Esto es particularmente valioso en el diseño de objetos, donde las decisiones de producción son caras de revertir. Tener la forma correcta en 3D — no solo visualmente, sino espacialmente, materialmente, proporcionalmente — significa llegar a la fabricación con muchas menos incógnitas.
Para qué lo usamos.
En el desarrollo de producto, usamos el 3D para validar forma y proporción antes de comprometernos con materiales o procesos de fabricación. Modelamos bajo restricciones — espesores de material reales, uniones reales, tolerancias reales — de modo que el modelo 3D sea una representación honesta del objeto físico, no una versión idealizada de él.
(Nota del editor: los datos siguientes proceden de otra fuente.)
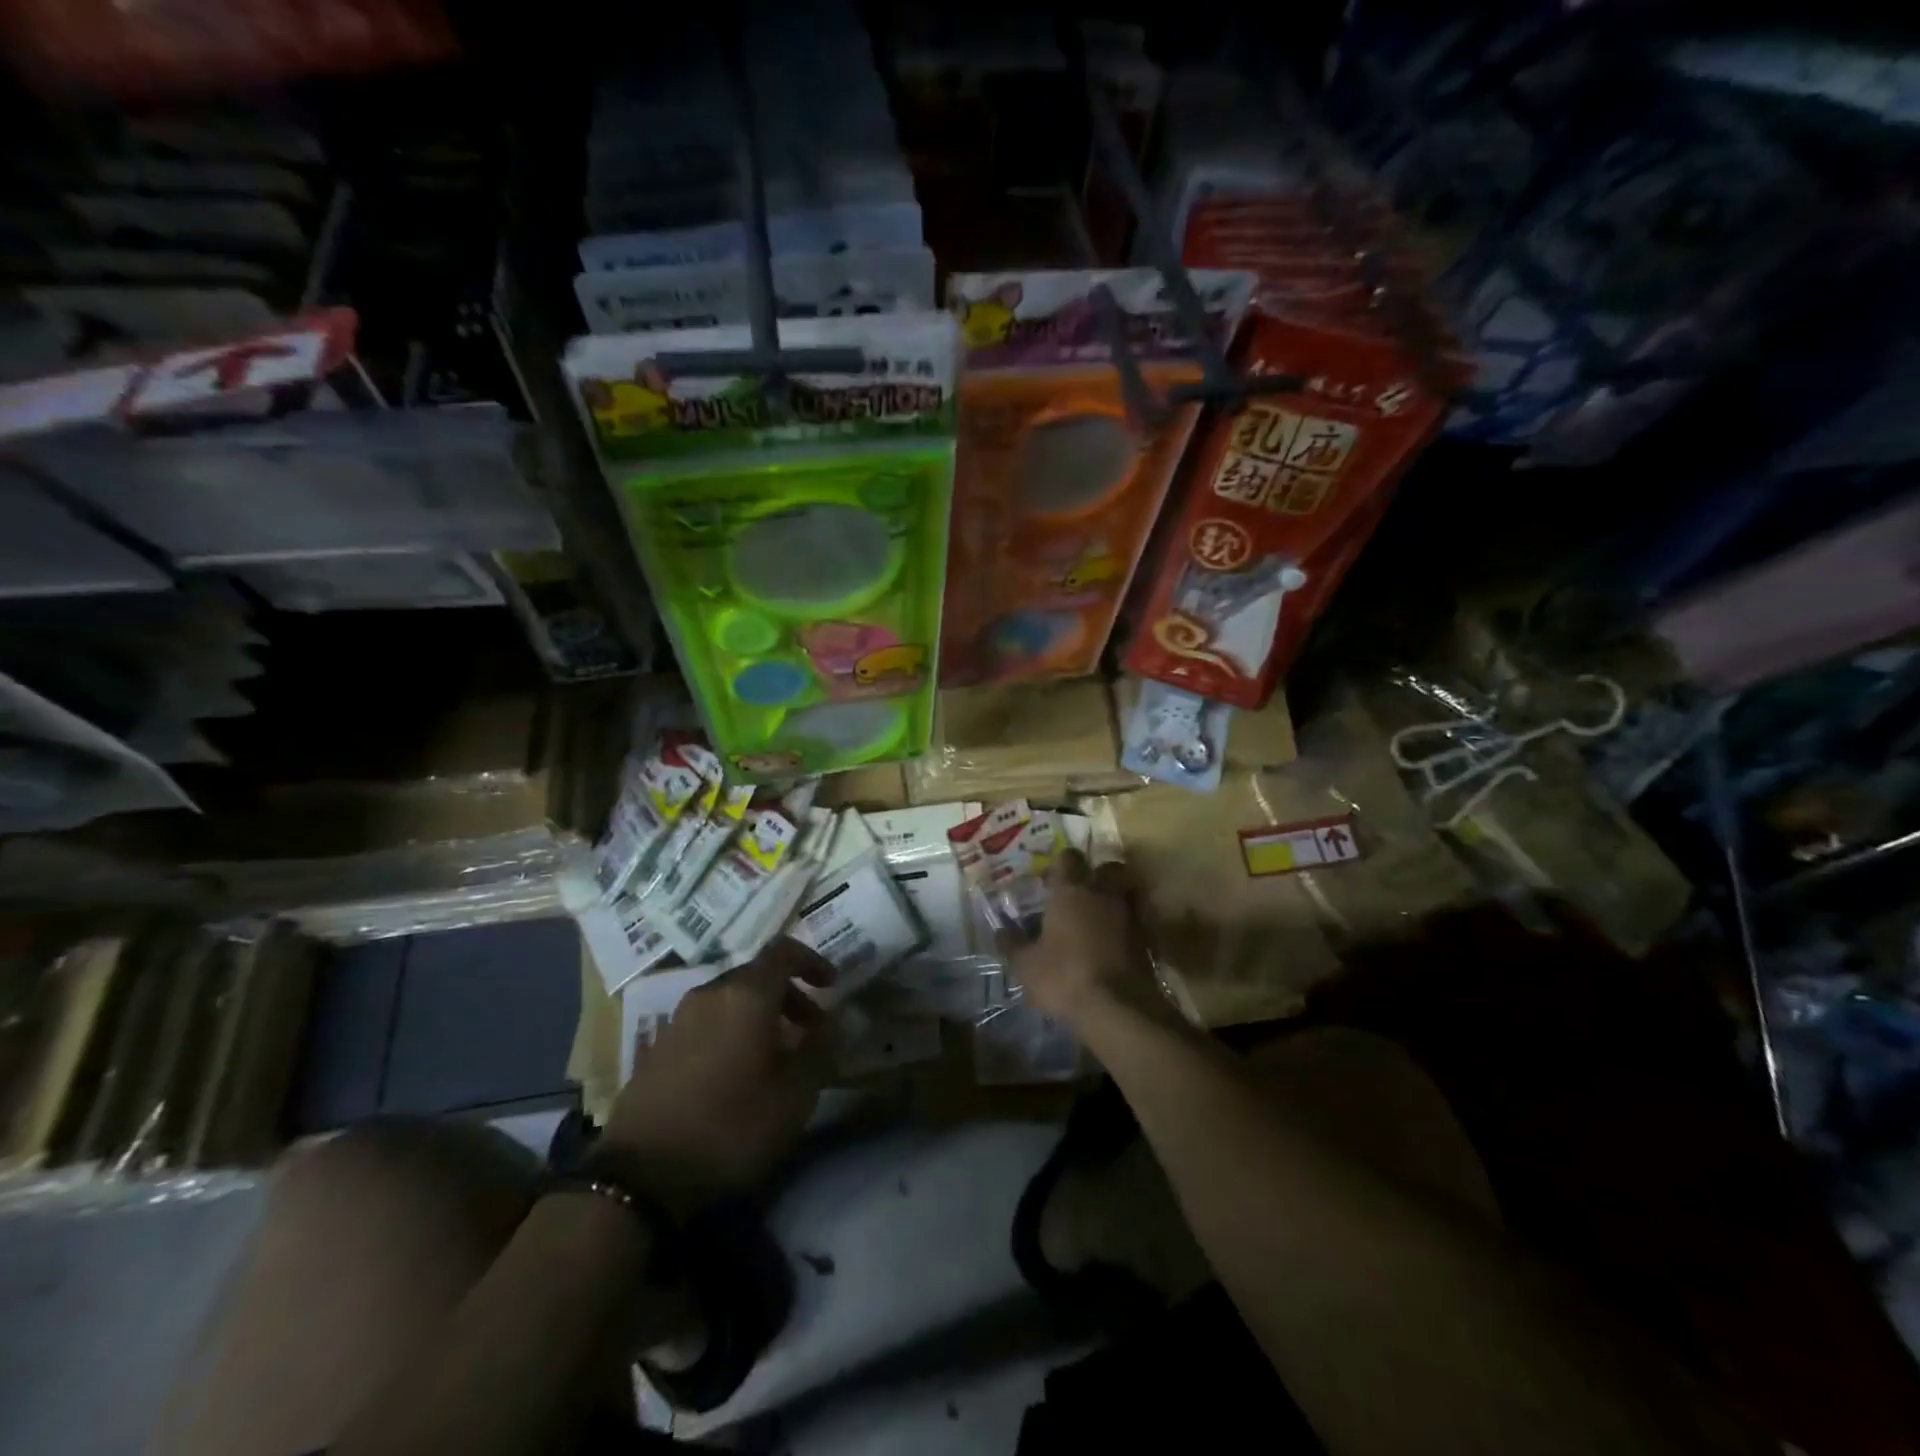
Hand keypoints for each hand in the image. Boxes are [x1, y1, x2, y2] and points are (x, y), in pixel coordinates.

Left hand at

Para proyectos espaciales, usamos el 3D para entender cómo se sentirá una habitación o instalación a escala humana. No solo cómo fotografía.
Para la visualización de producto, producimos renders y animaciones que sirven como primera versión del lenguaje visual del producto — antes de que la fotografía sea posible o rentable.
El límite del 3D.
El 3D no puede reemplazar al objeto físico. En algún momento, tienes que hacer la cosa, sostenerla, usarla. El 3D es una herramienta para tomar mejores decisiones antes de llegar ahí — no un sustituto para llegar ahí.
Lo usamos en consecuencia: para reducir la incertidumbre, no para crear la ilusión de certeza.